▸ **Provided data**:
◆ ◆ ◆ ◆ ◆ ◆ ◆
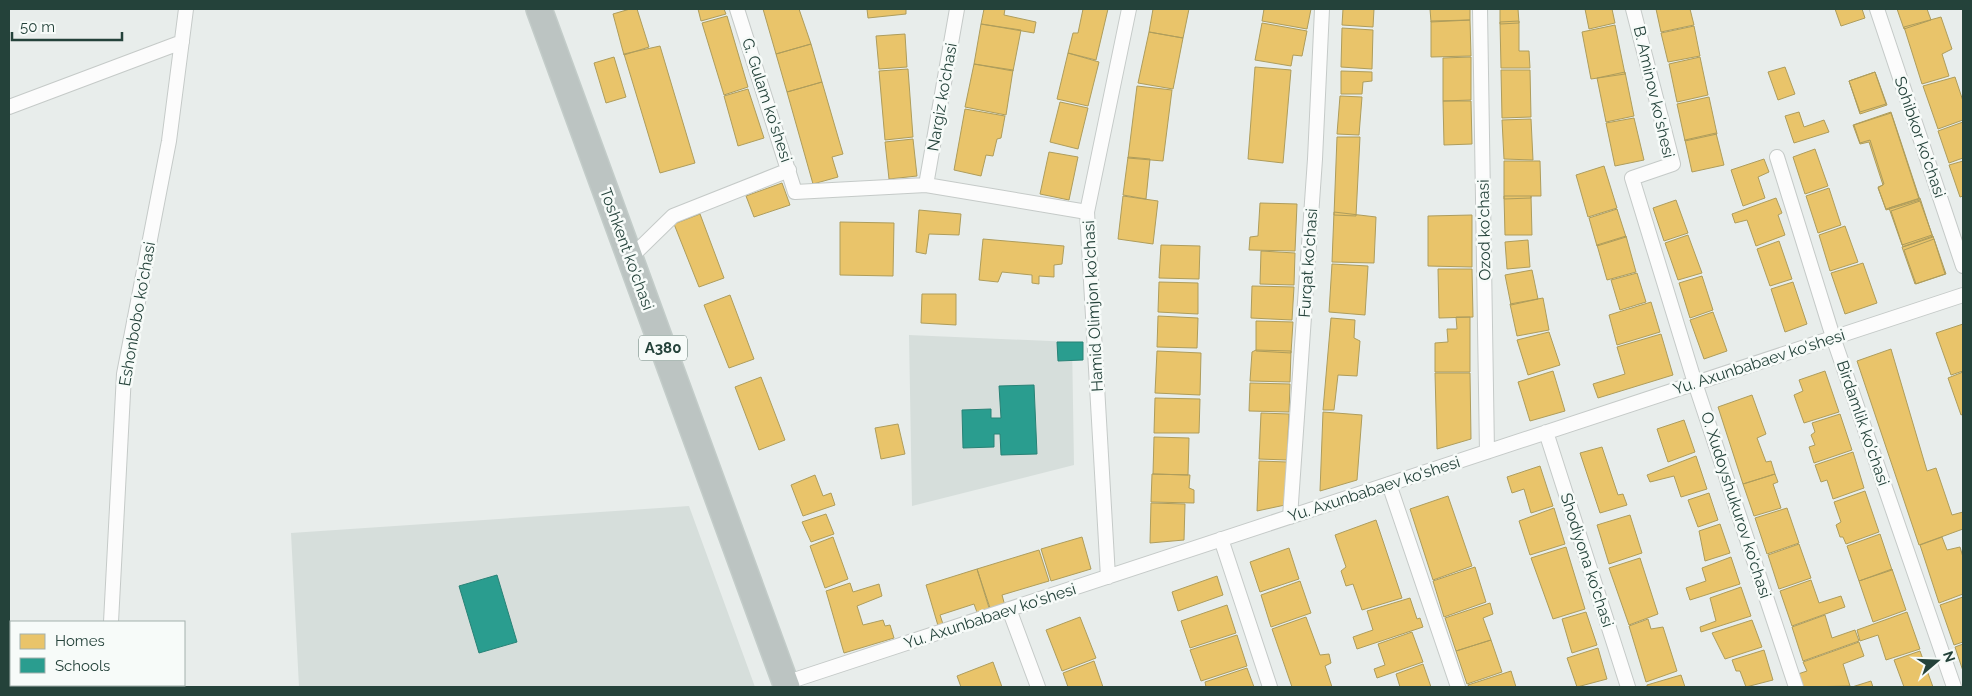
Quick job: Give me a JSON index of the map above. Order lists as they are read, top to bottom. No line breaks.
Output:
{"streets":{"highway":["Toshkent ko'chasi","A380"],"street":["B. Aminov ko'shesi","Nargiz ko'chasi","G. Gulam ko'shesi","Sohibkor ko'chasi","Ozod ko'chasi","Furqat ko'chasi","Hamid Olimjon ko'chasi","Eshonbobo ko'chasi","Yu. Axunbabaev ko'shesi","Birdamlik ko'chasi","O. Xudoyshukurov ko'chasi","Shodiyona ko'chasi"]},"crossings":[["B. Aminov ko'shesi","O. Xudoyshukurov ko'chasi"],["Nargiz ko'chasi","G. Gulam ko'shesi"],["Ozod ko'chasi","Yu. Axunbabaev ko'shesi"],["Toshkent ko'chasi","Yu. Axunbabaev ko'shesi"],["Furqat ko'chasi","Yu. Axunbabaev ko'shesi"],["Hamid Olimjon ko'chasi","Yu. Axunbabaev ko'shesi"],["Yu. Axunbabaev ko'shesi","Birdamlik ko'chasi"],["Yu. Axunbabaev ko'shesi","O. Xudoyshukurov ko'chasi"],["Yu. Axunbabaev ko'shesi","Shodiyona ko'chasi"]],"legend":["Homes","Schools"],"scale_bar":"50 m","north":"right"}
◆ ◆ ◆ ◆ ◆ ◆ ◆
▸ **Directions for this task**:
Above is a listing with pictures. Write it out exactly without them.

▸ **Task solution**:
Quick job: Give me a JSON index of the map above. Order lists as they are read, top to bottom. No line breaks.
Output:
{"streets":{"highway":["Toshkent ko'chasi","A380"],"street":["B. Aminov ko'shesi","Nargiz ko'chasi","G. Gulam ko'shesi","Sohibkor ko'chasi","Ozod ko'chasi","Furqat ko'chasi","Hamid Olimjon ko'chasi","Eshonbobo ko'chasi","Yu. Axunbabaev ko'shesi","Birdamlik ko'chasi","O. Xudoyshukurov ko'chasi","Shodiyona ko'chasi"]},"crossings":[["B. Aminov ko'shesi","O. Xudoyshukurov ko'chasi"],["Nargiz ko'chasi","G. Gulam ko'shesi"],["Ozod ko'chasi","Yu. Axunbabaev ko'shesi"],["Toshkent ko'chasi","Yu. Axunbabaev ko'shesi"],["Furqat ko'chasi","Yu. Axunbabaev ko'shesi"],["Hamid Olimjon ko'chasi","Yu. Axunbabaev ko'shesi"],["Yu. Axunbabaev ko'shesi","Birdamlik ko'chasi"],["Yu. Axunbabaev ko'shesi","O. Xudoyshukurov ko'chasi"],["Yu. Axunbabaev ko'shesi","Shodiyona ko'chasi"]],"legend":["Homes","Schools"],"scale_bar":"50 m","north":"right"}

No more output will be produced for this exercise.